I rambled on for the next few minutes, sharing my memories with the audience. His repetitive jokes, that dimpled smirk, the way he encouraged me to dream big and never doubted that I would. This was the easy part.


“When I was two, my Grandpa taught me all of the lyrics to ‘Hit the road, Jack’ by Ray Charles. ‘If anyone ever gives you trouble,’ he told me, ‘sing them that song’. He embodied that advice for seventy-five stubborn years, let me tell you. And when he got sick, I told him to tell whatever was messing with his lungs, and his heart, to ‘hit the road Jack, and don’t come back no more.’”


“You see; my grandpa’s actual heart was weaker than we all would’ve liked, but his figurative heart was extraordinary, so strong that it could no longer be contained in his physical body. And Grandpa, know that you’ll be in my heart, forever.”
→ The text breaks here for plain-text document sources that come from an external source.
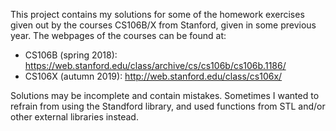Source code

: This project contains my solutions for some of the homework exercises given out by the courses CS106B/X from Stanford, given in some previous year. The webpages of the courses can be found at:

- CS106B (spring 2018): https://web.stanford.edu/class/archive/cs/cs106b/cs106b.1186/
- CS106X (autumn 2019): http://web.stanford.edu/class/cs106x/

Solutions may be incomplete and contain mistakes. Sometimes I wanted to refrain from using the Standford library, and used functions from STL and/or other external libraries instead. 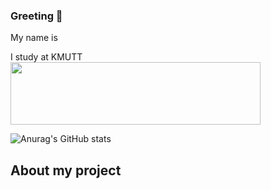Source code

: ### Greeting 👋

My name is <br>

I study at KMUTT <br>
<img width="400" height="100" src=https://user-images.githubusercontent.com/84081850/139027747-7ec5a508-d5b0-4d0d-baf0-ade99302996b.png>

![Anurag's GitHub stats](https://github-readme-stats.vercel.app/api?username=NervOUs11&show_icons=true&theme=maroongold)<br>

<h2>About my project</h2>

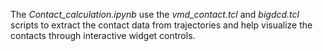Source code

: The _Contact_calculation.ipynb_ use the _vmd_contact.tcl_ and _bigdcd.tcl_ scripts to extract the contact data from trajectories and help visualize the contacts through interactive widget controls.
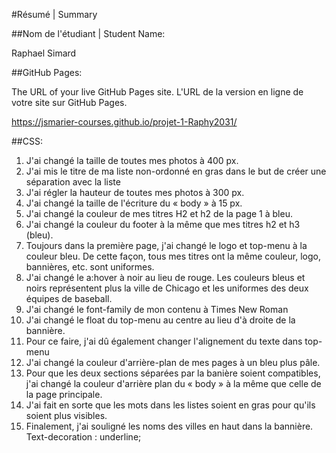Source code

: #Résumé | Summary

##Nom de l'étudiant | Student Name:

Raphael Simard

##GitHub Pages:

The URL of your live GitHub Pages site. L'URL de la version en ligne de votre site sur GitHub Pages.

https://jsmarier-courses.github.io/projet-1-Raphy2031/

##CSS:

1. J'ai changé la taille de toutes mes photos à 400 px.
2. J'ai mis le titre de ma liste non-ordonné en gras dans le but de créer une séparation avec la liste
3. J'ai régler la hauteur de toutes mes photos à 300 px.
4. J'ai changé la taille de l'écriture du « body » à 15 px.
5. J'ai changé la couleur de mes titres H2 et h2 de la page 1 à bleu.
6. J'ai changé la couleur du footer à la même que mes titres h2 et h3 (bleu).
7. Toujours dans la première page, j'ai changé le logo et top-menu à la couleur bleu. De cette façon, tous mes titres ont la même couleur, logo, bannières, etc. sont uniformes.
8. J'ai changé le a:hover à noir au lieu de rouge. Les couleurs bleus et noirs représentent plus la ville de Chicago et les uniformes des deux équipes de baseball.
9. J'ai changé le font-family de mon contenu à Times New Roman
10. J'ai changé le float du top-menu au centre au lieu d'à droite de la bannière.
11. Pour ce faire, j'ai dû également changer l'alignement du texte dans top-menu
12. J'ai changé la couleur d'arrière-plan de mes pages à un bleu plus pâle.
13. Pour que les deux sections séparées par la banière soient compatibles, j'ai changé la couleur d'arrière plan du « body » à la même que celle de la page principale.
14. J'ai fait en sorte que les mots dans les listes soient en gras pour qu'ils soient plus visibles.
15. Finalement, j'ai souligné les noms des villes en haut dans la bannière. Text-decoration : underline;
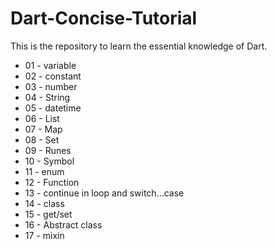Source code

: # Dart-Concise-Tutorial

This is the repository to learn the essential knowledge of Dart.

- 01 - variable
- 02 - constant
- 03 - number
- 04 - String
- 05 - datetime
- 06 - List
- 07 - Map  
- 08 - Set
- 09 - Runes
- 10 - Symbol
- 11 - enum
- 12 - Function
- 13 - continue in loop and switch...case
- 14 - class
- 15 - get/set
- 16 - Abstract class
- 17 - mixin
  

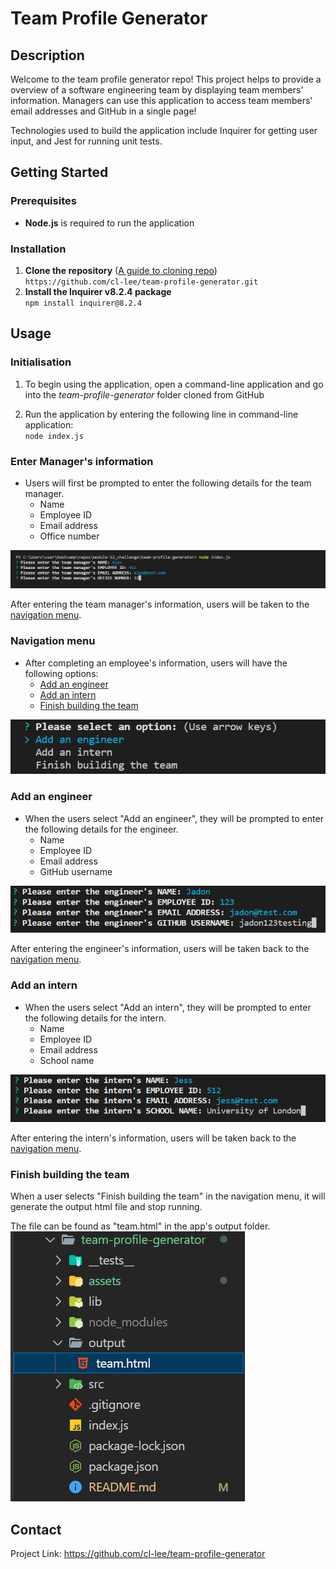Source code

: # Team Profile Generator

## Description

Welcome to the team profile generator repo! This project helps to provide a overview of a software engineering team by displaying team members' information. Managers can use this application to access team members' email addresses and GitHub in a single page!

Technologies used to build the application include Inquirer for getting user input, and Jest for running unit tests.

## Getting Started

### Prerequisites

- **Node.js** is required to run the application

### Installation

1. **Clone the repository** ([A guide to cloning repo](https://docs.github.com/en/repositories/creating-and-managing-repositories/cloning-a-repository#cloning-a-repository))  
   `https://github.com/cl-lee/team-profile-generator.git`
2. **Install the Inquirer v8.2.4 package**  
   `npm install inquirer@8.2.4`

## Usage

### Initialisation

1. To begin using the application, open a command-line application and go into the _team-profile-generator_ folder cloned from GitHub

2. Run the application by entering the following line in command-line application:  
   `node index.js`

### Enter Manager's information

- Users will first be prompted to enter the following details for the team manager.
  - Name
  - Employee ID
  - Email address
  - Office number

![Sample of entering manager's information](./assets/manager.png)

After entering the team manager's information, users will be taken to the [navigation menu](#navigation-menu).

### Navigation menu

- After completing an employee's information, users will have the following options:
  - [Add an engineer](#add-an-engineer)
  - [Add an intern](#add-an-intern)
  - [Finish building the team](#finish-building-the-team)

![The navigation menu](./assets/navigation.png)

### Add an engineer

- When the users select "Add an engineer", they will be prompted to enter the following details for the engineer.  
  - Name
  - Employee ID
  - Email address
  - GitHub username

![Sample of adding an engineer](./assets/engineer.png)

After entering the engineer's information, users will be taken back to the [navigation menu](#navigation-menu).

### Add an intern

- When the users select "Add an intern", they will be prompted to enter the following details for the intern.  
  - Name
  - Employee ID
  - Email address
  - School name

![Sample of adding an intern](./assets/intern.png)

After entering the intern's information, users will be taken back to the [navigation menu](#navigation-menu).

### Finish building the team

When a user selects "Finish building the team" in the navigation menu, it will generate the output html file and stop running.

The file can be found as "team.html" in the app's output folder.
![The team.html in the output folder](./assets/output-directory.png)

## Contact

Project Link: https://github.com/cl-lee/team-profile-generator
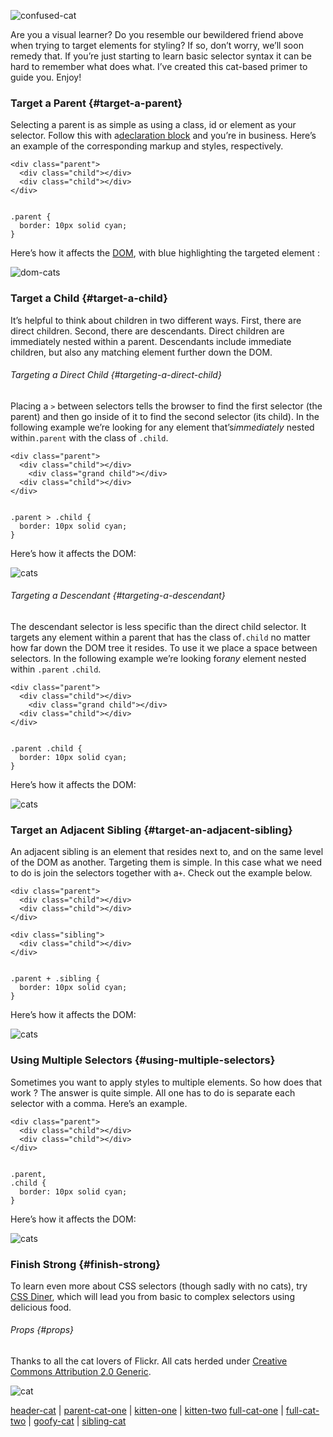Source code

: ![confused-cat][1]

Are you a visual learner? Do you resemble our bewildered friend above when
trying to target elements for styling? If so, don’t worry, we’ll soon remedy 
that. If you’re just starting to learn basic selector syntax it can be hard to 
remember what does what. I’ve created this cat-based primer to guide you. Enjoy!

### Target a Parent {#target-a-parent}

Selecting a parent is as simple as using a class, id or element as your
selector. Follow this with a[declaration block][2] and you’re in business.
Here’s an example of the corresponding markup and styles, respectively.

    <div class="parent">
      <div class="child"></div>
      <div class="child"></div>
    </div>
    

    .parent {
      border: 10px solid cyan;
    }
    

Here’s how it affects the [DOM][3], with blue highlighting the targeted element
:

![dom-cats][4]

### Target a Child {#target-a-child}

It’s helpful to think about children in two different ways. First, there are
direct children. Second, there are descendants. Direct children are immediately 
nested within a parent. Descendants include immediate children, but also any 
matching element further down the DOM.

###### Targeting a Direct Child {#targeting-a-direct-child}

Placing a `>` between selectors tells the browser to find the first selector
(the parent) and then go inside of it to find the second selector (its child). 
In the following example we’re looking for any element that’s*immediately*
nested within`.parent` with the class of `.child`.

    <div class="parent">
      <div class="child"></div>
        <div class="grand child"></div>
      <div class="child"></div>
    </div>
    

    .parent > .child {
      border: 10px solid cyan;
    }
    

Here’s how it affects the DOM:

![cats][5]

###### Targeting a Descendant {#targeting-a-descendant}

The descendant selector is less specific than the direct child selector. It
targets any element within a parent that has the class of`.child` no matter how
far down the DOM tree it resides. To use it we place a space between selectors. 
In the following example we’re looking for*any* element nested within `.parent`
`.child`.

    <div class="parent">
      <div class="child"></div>
        <div class="grand child"></div>
      <div class="child"></div>
    </div>
    

    .parent .child {
      border: 10px solid cyan;
    }
    

Here’s how it affects the DOM:

![cats][6]

### Target an Adjacent Sibling {#target-an-adjacent-sibling}

An adjacent sibling is an element that resides next to, and on the same level
of the DOM as another. Targeting them is simple. In this case what we need to do
is join the selectors together with a`+`. Check out the example below.

    <div class="parent">
      <div class="child"></div>
      <div class="child"></div>
    </div>
    
    <div class="sibling">
      <div class="child"></div>
    </div>
    

    .parent + .sibling {
      border: 10px solid cyan;
    }
    

Here’s how it affects the DOM:

![cats][7]

### Using Multiple Selectors {#using-multiple-selectors}

Sometimes you want to apply styles to multiple elements. So how does that work
? The answer is quite simple. All one has to do is separate each selector with a
comma. Here’s an example.

    <div class="parent">
      <div class="child"></div>
      <div class="child"></div>
    </div>
    

    .parent,
    .child {
      border: 10px solid cyan;
    }
    

Here’s how it affects the DOM:

![cats][8]

### Finish Strong {#finish-strong}

To learn even more about CSS selectors (though sadly with no cats), try 
[CSS Diner][9], which will lead you from basic to complex selectors using
delicious food.

###### Props {#props}

Thanks to all the cat lovers of Flickr. All cats herded under 
[Creative Commons Attribution 2.0 Generic][10].

![cat][11]

 [header-cat][12] | [parent-cat-one][13] | [kitten-one][14] | [kitten-two][15]
[full-cat-one][16] | [full-cat-two][17] | [goofy-cat][18] | [sibling-cat][19]

 [1]: img/confused-cat.jpg
 [2]: http://developer.mozilla.org/en-US/docs/Web/CSS/Syntax
 [3]: http://developer.mozilla.org/en-US/docs/Web/API/Document_Object_Model
 [4]: img/dom-cats.png
 [5]: img/cats-css-rev-child.jpg
 [6]: img/cats-css-rev-descendant.jpg
 [7]: img/dom-cats-siblings.jpg
 [8]: img/dom-cats-multiple.jpg
 [9]: http://flukeout.github.io/
 [10]: http://creativecommons.org/licenses/by/2.0/
 [11]: img/dancing-cat.gif
 [12]: http://flic.kr/p/oczbW
 [13]: http://flic.kr/p/6v2WG4
 [14]: http://flic.kr/p/p4hE6h
 [15]: http://flic.kr/p/cWxtYy
 [16]: http://flic.kr/p/igi3Y9
 [17]: http://flic.kr/p/dmK2CR
 [18]: http://flic.kr/p/mC8vqC
 [19]: http://flic.kr/p/doo6PL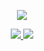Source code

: 
<!--
**FrizzleFur/FrizzleFur** is a ✨ _special_ ✨ repository because its `README.md` (this file) appears on your GitHub profile.

Here are some ideas to get you started:

- 🔭 I’m currently working on ...
- 🌱 I’m currently learning ...
- 👯 I’m looking to collaborate on ...
- 🤔 I’m looking for help with ...
- 💬 Ask me about ...
- 📫 How to reach me: ...
- 😄 Pronouns: ...
- ⚡ Fun fact: ...
-->


<p align="center">
  <a href="https://github.com/FrizzleFur">
    <img src="https://github-readme-stats.vercel.app/api?username=FrizzleFur&count_private=true&show_icons=true&hide=contribs&include_all_commits=true&theme=vue" />
  </a>
</p>

<p align="center">
  <a href="https://michaelMaoMao.github.io">
    <img src="https://img.shields.io/badge/🌱%20博客-MichaelMao-brightness.svg" />
  </a>
  <a href="https://github.com/FrizzleFur">
    <img src="https://komarev.com/ghpvc/?username=FrizzleFur&color=brightgreen&label=👁%20Views" />
  </a>  
</p>

[GitHub Profile Views Counter]: https://github.com/antonkomarev/github-profile-views-counter

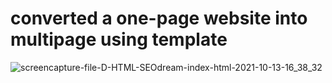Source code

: # converted a one-page website into multipage using template

![screencapture-file-D-HTML-SEOdream-index-html-2021-10-13-16_38_32](https://user-images.githubusercontent.com/68782268/137121898-1b34710e-367d-42e6-9db5-ac55424b7d47.png)
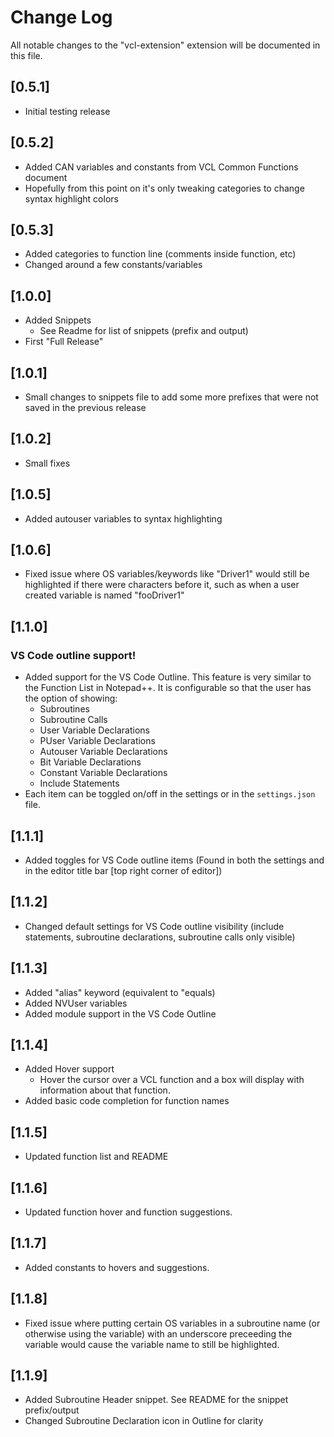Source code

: # Change Log

All notable changes to the "vcl-extension" extension will be documented in this file.


## [0.5.1]

- Initial testing release

## [0.5.2]

- Added CAN variables and constants from VCL Common Functions document
- Hopefully from this point on it's only tweaking categories to change syntax highlight colors

## [0.5.3]

- Added categories to function line (comments inside function, etc)
- Changed around a few constants/variables

## [1.0.0]

- Added Snippets
    - See Readme for list of snippets (prefix and output)
- First "Full Release"

## [1.0.1]

- Small changes to snippets file to add some more prefixes that were not saved in the previous release

## [1.0.2]

- Small fixes

## [1.0.5]

- Added autouser variables to syntax highlighting

## [1.0.6]

- Fixed issue where OS variables/keywords like "Driver1" would still be highlighted if there were characters before it, such as when a user created variable is named "fooDriver1"

## [1.1.0]

### VS Code outline support!
- Added support for the VS Code Outline. This feature is very similar to the Function List in Notepad++. It is configurable so that the user has the option of showing: 
    - Subroutines
    - Subroutine Calls
    - User Variable Declarations
    - PUser Variable Declarations
    - Autouser Variable Declarations
    - Bit Variable Declarations
    - Constant Variable Declarations
    - Include Statements
- Each item can be toggled on/off in the settings or in the `settings.json` file.

## [1.1.1]

- Added toggles for VS Code outline items (Found in both the settings and in the editor title bar [top right corner of editor])

## [1.1.2]

- Changed default settings for VS Code outline visibility (include statements, subroutine declarations, subroutine calls only visible)

## [1.1.3]

- Added "alias" keyword (equivalent to "equals)
- Added NVUser variables
- Added module support in the VS Code Outline

## [1.1.4]

- Added Hover support
    - Hover the cursor over a VCL function and a box will display with information about that function.
- Added basic code completion for function names

## [1.1.5]

- Updated function list and README

## [1.1.6]

- Updated function hover and function suggestions.

## [1.1.7]

- Added constants to hovers and suggestions.

## [1.1.8]

- Fixed issue where putting certain OS variables in a subroutine name (or otherwise using the variable) with an underscore preceeding the variable would cause the variable name to still be highlighted.

## [1.1.9]

- Added Subroutine Header snippet. See README for the snippet prefix/output
- Changed Subroutine Declaration icon in Outline for clarity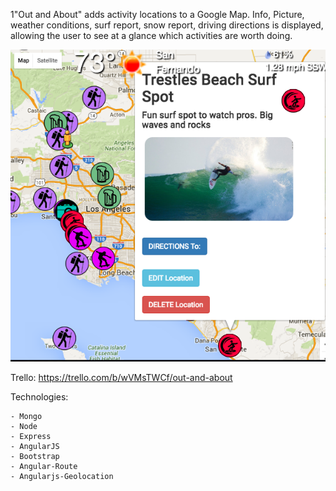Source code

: 1"Out and About" adds activity locations to a Google Map.
Info, Picture, weather conditions, surf report, snow report, driving directions is displayed,
allowing the user to see at a glance which activities are worth doing.


![alt tag](public/images/mapAPIpic.png)


Trello: https://trello.com/b/wVMsTWCf/out-and-about


Technologies:

    - Mongo
    - Node
    - Express
    - AngularJS
    - Bootstrap
    - Angular-Route
    - Angularjs-Geolocation
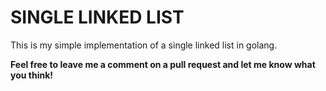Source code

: # SINGLE LINKED LIST
This is my simple implementation of a single linked list in golang.

**Feel free to leave me a comment on a pull request and let me know what you think!**
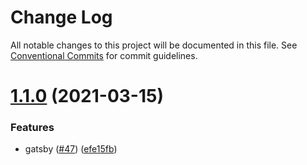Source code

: # Change Log

All notable changes to this project will be documented in this file.
See [Conventional Commits](https://conventionalcommits.org) for commit guidelines.

# [1.1.0](https://github.com/shaunoff/sprightly/compare/v0.19.1...v1.1.0) (2021-03-15)


### Features

* gatsby ([#47](https://github.com/shaunoff/sprightly/issues/47)) ([efe15fb](https://github.com/shaunoff/sprightly/commit/efe15fbc946018474ca0cb92ade3715bf456cfad))
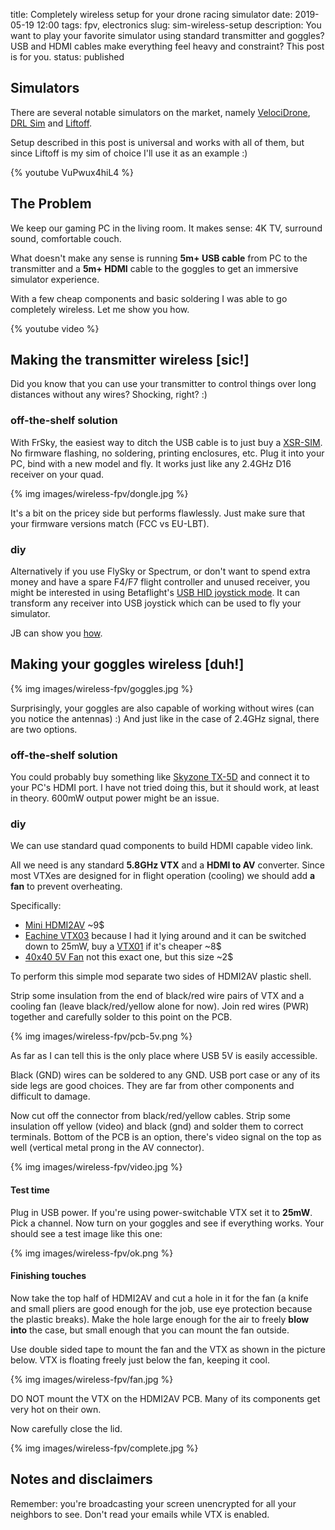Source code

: title: Completely wireless setup for your drone racing simulator 
date: 2019-05-19 12:00
tags: fpv, electronics
slug: sim-wireless-setup
description: You want to play your favorite simulator using standard transmitter and goggles? USB and HDMI cables make everything feel heavy and constraint? This post is for you.
status: published


## Simulators

There are several notable simulators on the market, namely [VelociDrone](https://www.velocidrone.com/),  [DRL Sim](https://thedroneracingleague.com/drl-sim-3/) and [Liftoff](https://www.liftoff-game.com/).

Setup described in this post is universal and works with all of them, but since Liftoff is my sim of choice
I'll use it as an example :)

{% youtube VuPwux4hiL4 %}


## The Problem

We keep our gaming PC in the living room. It makes sense: 4K TV, surround sound, comfortable couch.  

What doesn't make any sense is running **5m+ USB cable** from PC to the transmitter and a
**5m+ HDMI** cable to the goggles to get an immersive simulator experience.

With a few cheap components and basic soldering I was able to go completely wireless.
Let me show you how.

{% youtube video %}


## Making the transmitter wireless [sic!]

Did you know that you can use your transmitter to control things over long distances
without any wires? Shocking, right? :)  


### off-the-shelf solution

With FrSky, the easiest way to ditch the USB cable is to just buy a [XSR-SIM](https://www.frsky-rc.com/product/xsr-sim/). 
No firmware flashing, no soldering, printing enclosures, etc. Plug it into your PC, bind with a new model and fly. 
It works just like any 2.4GHz D16 receiver on your quad. 

{% img images/wireless-fpv/dongle.jpg %}

It's a bit on the pricey side but performs flawlessly. Just make sure that your firmware versions match (FCC vs EU-LBT). 

### diy

Alternatively if you use FlySky or Spectrum, or don't want to spend extra money and have a spare F4/F7 flight controller and unused receiver, you might be interested in using Betaflight's [USB HID joystick mode](https://github.com/betaflight/betaflight/wiki/HID-Joystick-Support).
It can transform any receiver into USB joystick which can be used to fly your simulator. 

JB can show you [how](https://www.youtube.com/watch?v=wuobzowLfj0).


## Making your goggles wireless [duh!]

{% img images/wireless-fpv/goggles.jpg %}


Surprisingly, your goggles are also capable of working without wires (can you notice the antennas) :) And just like in the case of 2.4GHz signal, there 
are two options. 

### off-the-shelf solution

You could probably buy something like [Skyzone TX-5D](https://www.getfpv.com/skyzone-tx-5d-5-8ghz-32ch-600mw-av-transmitter-w-hdmi-port.html) and connect it to your PC's HDMI port. 
I have not tried doing this, but it should work, at least in theory. 600mW output power
might be an issue. 


### diy

We can use standard quad components to build HDMI capable video link. 

All we need is any standard **5.8GHz VTX** and a **HDMI to AV** converter. Since most VTXes are designed
for in flight operation (cooling) we should add **a fan** to prevent overheating. 

Specifically:

- [Mini HDMI2AV](https://www.banggood.com/Onten-OTN-7336B-HDMI-to-AV-Audio-Converter-for-DVD-Laptop-PC-p-1331698.html) ~9$
- [Eachine VTX03](https://www.banggood.com/Eachine-VTX03-Super-Mini-5_8G-72CH-025mW50mw200mW-Switchable-FPV-Transmitter-p-1114206.html) because I had it lying around and it can be switched down to 25mW, buy a [VTX01](https://www.banggood.com/Eachine-VTX01-Super-Mini-5_8G-40CH-25mW-FPV-Transmitter-p-1114203.html) if it's cheaper ~8$  
- [40x40 5V Fan](http://www.aliexpress.com/item/1-PC-5V-0-14A-40MM-4CM-40-40-10mm-4010-DC-CPU-Brushless-Cooling-Cooler/32698690076.html) not this exact one, but this size ~2$


To perform this simple mod separate two sides of HDMI2AV plastic shell. 

Strip some insulation from the end of black/red wire pairs of VTX and a cooling fan
(leave black/red/yellow alone for now). Join red wires (PWR) together and
carefully solder to this point on the PCB.

{% img images/wireless-fpv/pcb-5v.png %}

As far as I can tell this is the only place where USB 5V is easily accessible.

Black (GND) wires can be soldered to any GND. USB port case or any of its side legs are good choices. 
They are far from other components and difficult to damage.

Now cut off the connector from black/red/yellow cables. Strip some insulation off yellow (video) and black (gnd)
and solder them to correct terminals. Bottom of the PCB is an option, there's video signal on the top as well 
(vertical metal prong in the AV connector).

{% img images/wireless-fpv/video.jpg %}

#### Test time

Plug in USB power. If you're using power-switchable VTX set it to **25mW**. Pick a channel.
Now turn on your goggles and see if everything works. Your should see a test image like this one:


{% img images/wireless-fpv/ok.png %}


#### Finishing touches 

Now take the top half of HDMI2AV and cut a hole in it for the fan (a knife and small pliers are good enough 
for the job, use eye protection because the plastic breaks). Make the hole large enough for
the air to freely **blow into** the case, but small enough that you can mount the fan outside.

Use double sided tape to mount the fan and the VTX as shown in the picture below.
VTX is floating freely just below the fan, keeping it cool. 

{% img images/wireless-fpv/fan.jpg %}

DO NOT mount the VTX on the HDMI2AV PCB. Many of its components get very hot on their own. 

Now carefully close the lid. 

{% img images/wireless-fpv/complete.jpg %}



## Notes and disclaimers

Remember: you're broadcasting your screen unencrypted for all your neighbors to see. Don't read your emails while VTX is enabled.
My eyes began to sting, and I blinked to keep the tears from escaping. I scanned the room for someone to look at, some stationary point to keep my eyes focused and my voice steady. But my mother sobbed in the front row, and my Uncle’s eyes hid behind a handkerchief; strangers stared at me with quivering lips, and his widow’s shoulders shook with muffled cries. Crap, I whispered. I looked up for a moment, willing the tears to sink back into my eyes. Staring at the still, distant, marble ceiling of the church, I silently prayed. Hold it together. I owe him this.


“When I said goodbye to him as he left for Pennsylvania the week before he passed, he said, ‘Come give me a hug, blue-eyes, I’m not going to see you for a long, long time.’ I assured him it wouldn’t be that long, that I’d come and visit at Christmas, but the finality of that last goodbye was more significant than I ever could’ve known.”

 

I thought back to that day—before his heavy breathing was diagnosed as an advanced, incurable lung disease; before the phone call from my weeping mother who stayed with him through his final breath; before stranger after stranger knelt by his casket; before his hand felt cold when I tried to hold it one last time; before I was overcome by this irreparable emptiness.


On that last day, he wore his yellow polo shirt—the one that only came out of his closet on good days—and his beige Yankee hat, inimitably shaped from decades of wear. I hugged him, and his chest was warm as I leaned into it, his yellow shirt tinged with the musky cologne he wore during the holidays. We said goodbye and I-love-you, and he was happy.


“I know I’ll see you again someday, Grandpa. When I get to heaven, I’ll look for the guy in the Yankees hat, who’s sitting in a leather recliner watching Law & Order with Ronald Reagan. I love you forever Grandpa, and I’ll always be your blue-eyes.”


The church was quiet. I looked at the priest for some signal to return to my seat, but he sat, still, at the alter. He paused there, for a few seconds, looking at me, before finally gesturing the congregation to stand. I stepped down from the podium, stopping to kneel before the casket. I couldn’t help it then; the heat in my eyes was overwhelming, the salty tears stinging more than I could handle.  But I had made it. Thank you, God. Thank you, Grandpa.